[LISTED RECORDS Boundary: Start]

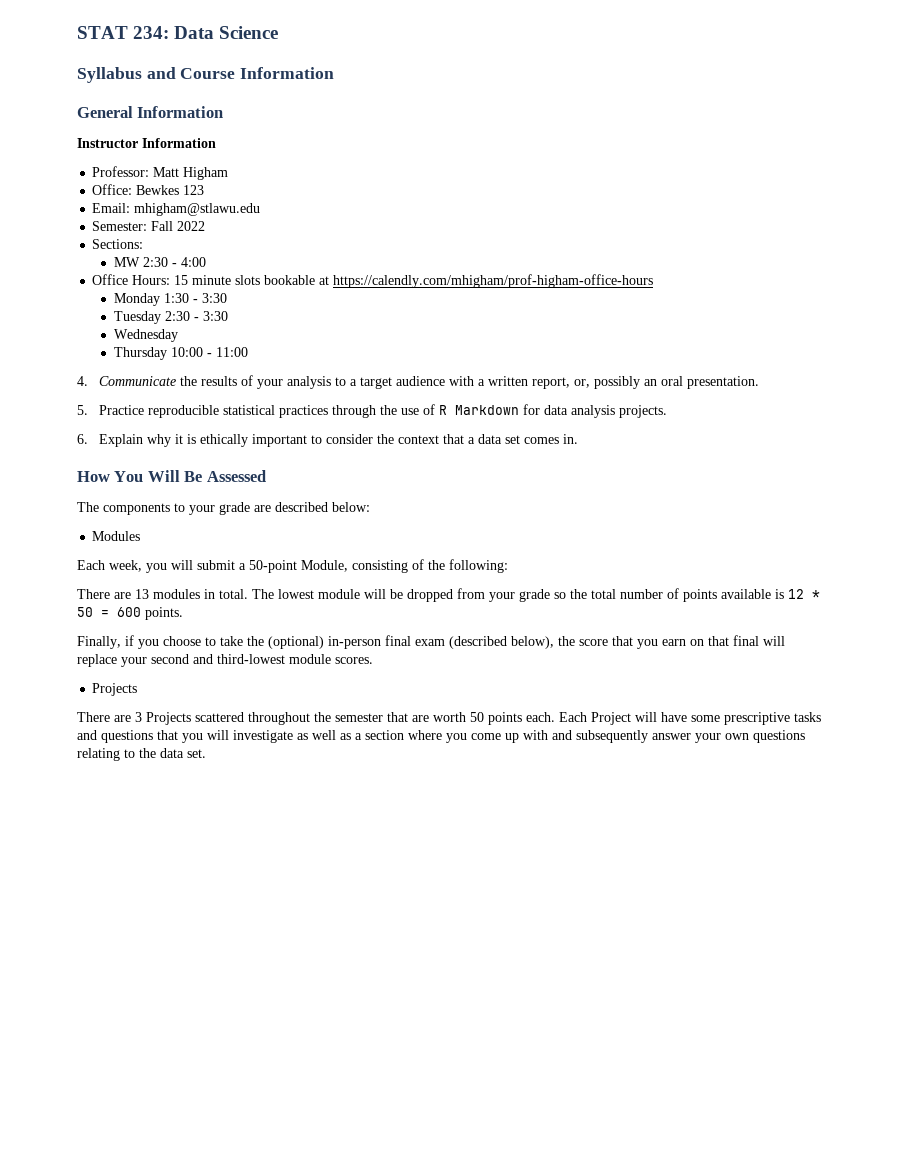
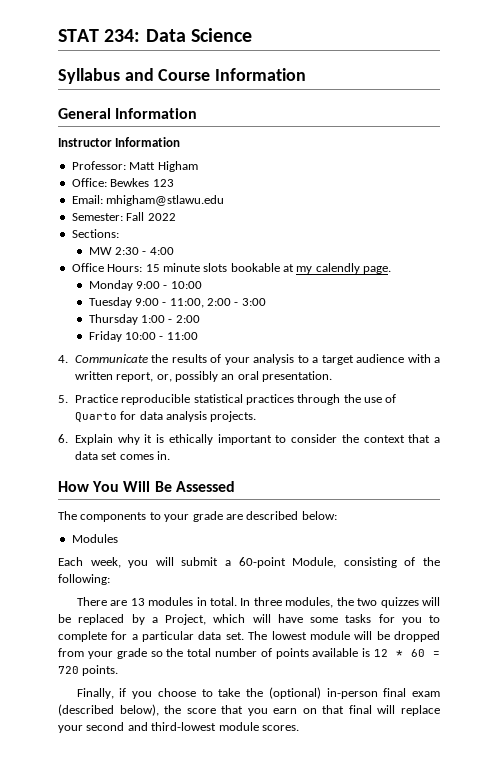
[333,274,654,288] [114,293,228,306] [114,311,229,324] [114,329,179,342] [114,347,168,360] https://calendly.com/mhigham/prof-higham-office-hours // Monday 1:30 - 3:30 // Tuesday 2:30 - 3:30 // Wednesday // Thursday -> [296,263,392,274] [88,280,202,291] [88,297,266,308] [88,314,200,325] [88,331,122,342] my calendly page. // Monday 9:00 - 10:00 // Tuesday 9:00 - 11:00, 2:00 - 3:00 // Thursday 1:00 - 2:00 // Friday
[438,405,519,415] R Markdown -> [74,412,117,422] Quarto
[249,560,297,573] 50-point -> [238,557,286,568] 60-point
(248, 594) none -> [240,597,440,608] [58,614,440,625] [58,631,244,642] In three modules, the two quizzes will be replaced by a Project, which will have some tasks for you to complete for a particular data set.
[77,607,141,617] 50 = 600 -> [411,649,440,657] [58,666,79,674] 60 = 720
[92,683,138,696] [77,712,821,725] [77,730,805,743] [77,748,206,761] // Projects // There are 3 Projects scattered throughout the semester that are worth 50 points each. Each Project will have some prescriptive tasks and questions that you will investigate as well as a section where you come up with and subsequently answer your own questions relating to the data set. -> (299, 728) none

[LISTED RECORDS Boundary: End]

### EXERCISE DETAILS
With the line containing "[249,560,297,573] 50-point ->" as the first and the last line of the records as the final one, print exactly the lines in that span.

### SOLUTION TO THE EXERCISE
[249,560,297,573] 50-point -> [238,557,286,568] 60-point
(248, 594) none -> [240,597,440,608] [58,614,440,625] [58,631,244,642] In three modules, the two quizzes will be replaced by a Project, which will have some tasks for you to complete for a particular data set.
[77,607,141,617] 50 = 600 -> [411,649,440,657] [58,666,79,674] 60 = 720
[92,683,138,696] [77,712,821,725] [77,730,805,743] [77,748,206,761] // Projects // There are 3 Projects scattered throughout the semester that are worth 50 points each. Each Project will have some prescriptive tasks and questions that you will investigate as well as a section where you come up with and subsequently answer your own questions relating to the data set. -> (299, 728) none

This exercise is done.